President hunters association arrested in Ngambe Tikar
The president of a local hunters’ association in Ngambe Tikar was arrested by wildlife officials of the Mbam and Kim Divisional Delegation of Forestry and Wildlife on Tuesday 27 January 2014. He was arrested with two others for illegal possession and commercialization of a variety of wildlife products including a dead baby colobus monkey, the limbs and scales of a giant pangolin, both listed as totally protected wildlife species in the country. The operation that was carried out in collaboration with the gendarmerie brigade in Ngambe Tikar came after an elaborate investigation following growing tips from the population on the illegal activity going on in the town. Wildlife officials put up investigztion missions to corner and arrest him but could not succeed in nailing him down to any offences although it was widely known that he was deep into wildlife trafficking.
Immediately after their arrest, law enforcement officials rounded the three traffickers into a truck with two other burglars who had been terrorizing Ngambe Tikar’s residents through regular break-ins and had succeeded in escaping detention at the gendarmerie brigade. The three traffickers were handcuffed alongside the burglars and transported immediately to the divisional headquarters of Ntui where they are held in detention. As the Toyota –pick-up truck carrying the suspects reel into the road, steadied and fired into full gear, the crowd surged with excitement and relief, noting that some of the high profile criminals including notorious wildlife traffickers were now leaving town. The operation was carried out with the technical assistance of The Last Great Ape Association (LAGA) and the Mbam and Kim Divisional Delegate of Forestry and Wildlife, Sone Charles, declared shortly after the operation that “these poachers have been giving us a lot of headache, carrying out these activities and for some time we have been trying to track them but thanks to the efforts of LAGA we drew up strategies to monitor their activities which enabled us to lay hands on them”.

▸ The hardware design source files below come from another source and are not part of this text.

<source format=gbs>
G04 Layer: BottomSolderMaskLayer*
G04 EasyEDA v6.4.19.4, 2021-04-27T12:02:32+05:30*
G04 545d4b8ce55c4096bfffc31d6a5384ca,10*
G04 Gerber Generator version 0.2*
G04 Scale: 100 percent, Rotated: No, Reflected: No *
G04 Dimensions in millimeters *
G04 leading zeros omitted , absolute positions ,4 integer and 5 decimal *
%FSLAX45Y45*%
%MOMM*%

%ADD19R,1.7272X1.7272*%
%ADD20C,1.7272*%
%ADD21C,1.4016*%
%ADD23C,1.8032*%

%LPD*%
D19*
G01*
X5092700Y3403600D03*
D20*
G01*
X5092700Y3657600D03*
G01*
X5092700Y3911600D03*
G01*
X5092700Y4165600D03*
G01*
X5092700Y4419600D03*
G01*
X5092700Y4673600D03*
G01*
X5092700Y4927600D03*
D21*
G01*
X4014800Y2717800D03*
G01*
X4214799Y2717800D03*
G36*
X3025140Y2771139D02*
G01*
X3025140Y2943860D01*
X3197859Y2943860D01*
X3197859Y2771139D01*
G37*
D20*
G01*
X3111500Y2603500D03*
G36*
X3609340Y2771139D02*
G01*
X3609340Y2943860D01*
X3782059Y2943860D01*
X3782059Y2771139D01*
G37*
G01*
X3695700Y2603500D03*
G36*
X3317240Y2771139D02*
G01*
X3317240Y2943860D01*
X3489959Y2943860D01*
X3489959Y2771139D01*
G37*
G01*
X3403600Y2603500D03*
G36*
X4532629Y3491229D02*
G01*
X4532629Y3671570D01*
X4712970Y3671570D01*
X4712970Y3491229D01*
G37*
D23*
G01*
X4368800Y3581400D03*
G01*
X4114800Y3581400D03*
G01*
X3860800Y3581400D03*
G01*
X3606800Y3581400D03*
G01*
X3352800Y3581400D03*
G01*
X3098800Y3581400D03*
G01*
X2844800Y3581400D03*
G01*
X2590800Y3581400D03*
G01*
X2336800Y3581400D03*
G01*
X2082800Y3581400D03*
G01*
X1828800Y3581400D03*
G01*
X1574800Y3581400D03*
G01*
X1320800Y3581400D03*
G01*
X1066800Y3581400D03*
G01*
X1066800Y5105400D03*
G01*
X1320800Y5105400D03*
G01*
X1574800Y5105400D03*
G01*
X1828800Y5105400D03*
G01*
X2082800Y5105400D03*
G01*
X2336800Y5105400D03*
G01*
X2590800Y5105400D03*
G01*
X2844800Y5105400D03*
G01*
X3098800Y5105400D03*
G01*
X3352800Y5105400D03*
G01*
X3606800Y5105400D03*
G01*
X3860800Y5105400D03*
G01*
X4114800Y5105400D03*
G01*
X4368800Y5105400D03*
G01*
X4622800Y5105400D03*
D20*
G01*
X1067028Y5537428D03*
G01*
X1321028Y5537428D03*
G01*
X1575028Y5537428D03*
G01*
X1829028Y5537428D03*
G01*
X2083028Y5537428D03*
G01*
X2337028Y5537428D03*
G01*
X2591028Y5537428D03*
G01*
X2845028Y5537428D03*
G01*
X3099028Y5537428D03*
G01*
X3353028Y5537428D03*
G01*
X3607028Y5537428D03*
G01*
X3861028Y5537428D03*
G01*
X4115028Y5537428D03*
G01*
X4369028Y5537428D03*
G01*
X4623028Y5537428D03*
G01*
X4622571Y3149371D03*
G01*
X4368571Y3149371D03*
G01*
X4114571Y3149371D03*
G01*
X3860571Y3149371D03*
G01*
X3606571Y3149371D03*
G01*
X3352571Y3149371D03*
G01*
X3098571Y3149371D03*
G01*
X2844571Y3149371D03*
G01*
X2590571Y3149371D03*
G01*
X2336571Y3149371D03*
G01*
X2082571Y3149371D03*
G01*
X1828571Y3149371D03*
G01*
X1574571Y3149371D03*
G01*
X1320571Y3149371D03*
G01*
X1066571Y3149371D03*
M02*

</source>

The hunters’ association president is known to have been in the illegal business for several years. In March 2014. he was found poaching in Ngambe Tikar by a National Control Brigade team from the Ministry of Forestry and Wildlife that was on a control mission in the Mbam and Kim Division. He was warned on the illegality of his activity and released without charges brought against him.
As law enforcement officials made logistic preparations to transfer the traffickers to Ntui, pressure from some administrative and traditional quarters was mounted to secure their release. Phone calls and direct physical pressures were observed, a source close to the case declared but the wildlife officials and gendarmes handling the matter stood their ground. After witnessing the steadfast attitude of law officials, another approach consisting basically of negotiating for their release was initiated. On the way to Ntui, precisely at Ngoro, the team was approached by some people, engaged them in calm discussion with the same intent but this too failed to produce any effect. Many consider this resistance encouraging especially as the divison host two national partks, the Mbam and Mpem and the Mbam and Djerem National Park.

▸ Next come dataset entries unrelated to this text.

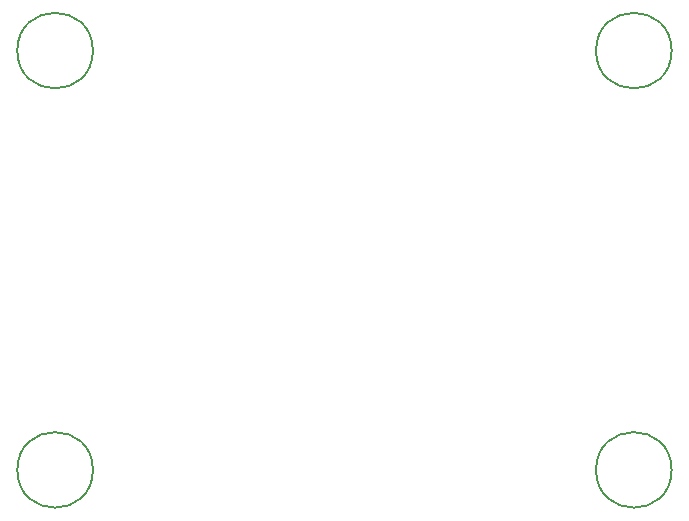
<source format=gbr>
%TF.GenerationSoftware,KiCad,Pcbnew,(6.0.4)*%
%TF.CreationDate,2023-03-20T20:43:09+01:00*%
%TF.ProjectId,analogBlockModule,616e616c-6f67-4426-9c6f-636b4d6f6475,rev?*%
%TF.SameCoordinates,Original*%
%TF.FileFunction,Other,Comment*%
%FSLAX46Y46*%
G04 Gerber Fmt 4.6, Leading zero omitted, Abs format (unit mm)*
G04 Created by KiCad (PCBNEW (6.0.4)) date 2023-03-20 20:43:09*
%MOMM*%
%LPD*%
G01*
G04 APERTURE LIST*
%ADD10C,0.150000*%
G04 APERTURE END LIST*
D10*
%TO.C,REF\u002A\u002A*%
X122200000Y-80000000D02*
G75*
G03*
X122200000Y-80000000I-3200000J0D01*
G01*
X122200000Y-115500000D02*
G75*
G03*
X122200000Y-115500000I-3200000J0D01*
G01*
X171200000Y-115500000D02*
G75*
G03*
X171200000Y-115500000I-3200000J0D01*
G01*
X171200000Y-80000000D02*
G75*
G03*
X171200000Y-80000000I-3200000J0D01*
G01*
%TD*%
M02*

</source>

Pressure mounting and negotiation is a regular feature when wildlife criminals are arrested around the country. In a similar event, the Conservator of the Benoue National Park arrested some 4 Chinese gold diggers this month in the park for illegally prospecting deep inside the park. They carried a spade, a gold beater and a pickaxe, basic tools necessary for gold panning The conservator attempted to get the gendarmerie detain them as procedure warrants but he was turned down and had to detain the Chinese in the park’s offices. According to the conservator who was contacted by phone who declared that following sustained pressure and with little support from anyone, he released the offenders; failing to prosecute the offenders as the law demands.
Meanwhile in a successful case, wildlife officials in Mfou succeeded in prosecuting a man who was arrested in August 2013 near the Nsimalen International Airport for illegal possession and circulation of African grey parrots. He sentenced to 18 months imprisonment by the Mfou Court of First Instance. Minkada Engonga Mathurin who was transporting 71 African grey parrots on board a vehicle with a military number plate was equally ordered to pay civil claims of over 3 million CFA F and fines of close to 200 000 CFA F. This is victory for those working every day on the ground to prosecute people responsible for the demise of the country’s wildlife heritage as the law governing the sector stipulates that a person should face 1 t 3 years jail term if found guilty of breaking section 101 of the 1994 wildlife law that states that anyone who is found in possession of a protected wildlife species is presumed to have captured or killed the animal.